Cytotoxic effects of nerve growth factor and its combinations with chemotherapeutic drugs on anaplastoc astrocytoma, glioblastoma and medubloblastoma cells <i>in vitro</i>

Abstract

BACKGROUND: Currently, the effectiveness of the treatment of malignant tumors using surgical resection, radiotherapy and chemotherapy is insufficient. Therefore, new research is needed to find alternative molecules with antitumor effects. It is known that nerve growth factor (NGF) inhibits invasion, migration, and angiogenesis of tumor cells. Studying the effects of NGF on brain tumors, as well as its combinations with chemotherapy drugs used in medicine, may contribute to the development of new treatment regimens for malignant neoplasms in the central nervous system. AIM: The purpose of this study is an exploration the molecular and cellular mechanisms of anticancer effects of individual and combined preparations of NGF and chemotherapeutic drugs on brain tumor cells (gliomas C6, U251, anaplastic astrocytoma, glioblastoma and medulloblastoma).

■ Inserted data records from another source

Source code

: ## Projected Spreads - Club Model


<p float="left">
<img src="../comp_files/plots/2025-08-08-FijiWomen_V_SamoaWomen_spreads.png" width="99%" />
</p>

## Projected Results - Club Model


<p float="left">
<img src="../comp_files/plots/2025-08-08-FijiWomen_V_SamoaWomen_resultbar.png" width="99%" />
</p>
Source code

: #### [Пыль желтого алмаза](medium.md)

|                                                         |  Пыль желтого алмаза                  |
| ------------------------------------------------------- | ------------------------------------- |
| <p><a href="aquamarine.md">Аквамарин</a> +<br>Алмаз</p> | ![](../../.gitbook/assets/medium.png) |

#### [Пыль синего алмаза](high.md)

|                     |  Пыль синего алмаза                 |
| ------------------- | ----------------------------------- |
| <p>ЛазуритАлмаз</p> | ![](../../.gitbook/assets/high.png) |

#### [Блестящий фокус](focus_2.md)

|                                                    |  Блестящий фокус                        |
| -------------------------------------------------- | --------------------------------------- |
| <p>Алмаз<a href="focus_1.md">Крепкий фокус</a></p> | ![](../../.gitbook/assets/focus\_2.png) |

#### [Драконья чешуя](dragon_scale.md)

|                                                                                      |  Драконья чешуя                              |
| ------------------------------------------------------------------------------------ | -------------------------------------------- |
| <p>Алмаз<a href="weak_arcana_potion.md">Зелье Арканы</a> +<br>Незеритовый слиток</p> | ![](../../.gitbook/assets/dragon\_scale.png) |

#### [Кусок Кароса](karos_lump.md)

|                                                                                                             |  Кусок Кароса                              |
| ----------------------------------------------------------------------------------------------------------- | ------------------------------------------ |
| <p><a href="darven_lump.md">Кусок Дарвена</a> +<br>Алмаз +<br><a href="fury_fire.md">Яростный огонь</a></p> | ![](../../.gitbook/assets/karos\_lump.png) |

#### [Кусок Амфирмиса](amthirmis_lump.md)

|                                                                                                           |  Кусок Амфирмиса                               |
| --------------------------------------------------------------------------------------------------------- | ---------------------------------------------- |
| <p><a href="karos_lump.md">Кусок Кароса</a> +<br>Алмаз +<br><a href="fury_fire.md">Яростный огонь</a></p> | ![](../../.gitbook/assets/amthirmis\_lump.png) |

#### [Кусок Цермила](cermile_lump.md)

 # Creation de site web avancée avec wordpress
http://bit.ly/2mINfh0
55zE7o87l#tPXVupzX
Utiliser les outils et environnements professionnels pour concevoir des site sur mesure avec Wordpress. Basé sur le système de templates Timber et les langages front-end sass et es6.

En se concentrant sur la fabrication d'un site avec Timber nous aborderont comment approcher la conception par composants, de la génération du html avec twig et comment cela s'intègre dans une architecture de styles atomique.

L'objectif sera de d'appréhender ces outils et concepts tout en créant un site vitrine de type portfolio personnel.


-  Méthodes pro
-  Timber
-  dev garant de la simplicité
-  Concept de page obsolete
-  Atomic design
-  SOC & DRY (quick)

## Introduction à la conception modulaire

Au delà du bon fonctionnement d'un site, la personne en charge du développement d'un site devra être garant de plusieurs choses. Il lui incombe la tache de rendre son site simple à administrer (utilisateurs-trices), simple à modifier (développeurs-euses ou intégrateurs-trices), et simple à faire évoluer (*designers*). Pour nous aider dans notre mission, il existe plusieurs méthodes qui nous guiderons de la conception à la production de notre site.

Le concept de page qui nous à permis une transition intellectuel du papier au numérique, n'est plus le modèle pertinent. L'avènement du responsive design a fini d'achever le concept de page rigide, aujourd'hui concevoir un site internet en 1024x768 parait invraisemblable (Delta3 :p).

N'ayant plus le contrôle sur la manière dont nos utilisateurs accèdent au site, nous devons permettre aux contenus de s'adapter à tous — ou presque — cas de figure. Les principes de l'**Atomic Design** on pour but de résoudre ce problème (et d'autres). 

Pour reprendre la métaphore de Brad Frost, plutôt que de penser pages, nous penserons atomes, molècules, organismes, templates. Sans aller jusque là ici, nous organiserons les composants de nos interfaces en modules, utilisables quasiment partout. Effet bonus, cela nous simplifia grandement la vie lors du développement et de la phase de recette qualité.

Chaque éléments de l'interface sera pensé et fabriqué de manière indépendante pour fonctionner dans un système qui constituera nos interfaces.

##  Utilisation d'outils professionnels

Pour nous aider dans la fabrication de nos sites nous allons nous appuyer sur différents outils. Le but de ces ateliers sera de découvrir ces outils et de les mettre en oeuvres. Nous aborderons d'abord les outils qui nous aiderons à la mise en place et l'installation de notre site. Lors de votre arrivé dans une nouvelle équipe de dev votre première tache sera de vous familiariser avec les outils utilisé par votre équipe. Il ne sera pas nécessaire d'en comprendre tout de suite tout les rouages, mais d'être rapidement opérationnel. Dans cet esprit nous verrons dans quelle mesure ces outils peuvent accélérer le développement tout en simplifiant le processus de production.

MATERIALS AND METHODS: The study was performed on rat glioma C6, human U251 glioma cell lines, as well as on primary cells of anaplastic astrocytoma (n = 9), glioblastoma (n = 9) and medulloblastoma (n = 38) patients. The cytotoxicity of chemotherapeutic drugs, NGF and their combinations against tumor cells was assessed using the MTT assay. The expression of TrkA and p75 receptors on anaplastic astrocytoma, glioblastoma and medulloblastoma cells was assessed by immunofluorescence analysis using anti-TrkA and anti-p75 monoclonal antibodies. RESULTS: Nerve growth factor exhibits in vitro cytotoxic activity that exceeds the activity of chemotherapy drugs towards rat glioma C6, human U251, anaplastic astrocytoma (AA), glioblastoma (GBM) and medulloblastoma cells. The cytotoxic activity of NGF in combination with chemotherapy drugs is significantly higher than the activity of the individual NGF drug against medulloblastoma cells, while against anaplastic astrocytoma cells it is comparable to the indicators of the isolated action of NGF, and lower for glioblastoma cells. The effectiveness of the cytotoxic effect of the combinations NGF + cisplatin and NGF + temozolomide (TMZ) on AA and GBM cells correlates with both the expression of TrkA, p75 receptors, and their coexpression, indicating that expression indicators can be considered as markers of tumor cell sensitivity to NGF. CONCLUSIONS: The data obtained allow us to consider NGF as a potential anticancer drug for the treatment of brain tumors. Thus, NGF can act as a potential anticancer drug for the development of new therapeutic regimens for brain tumors.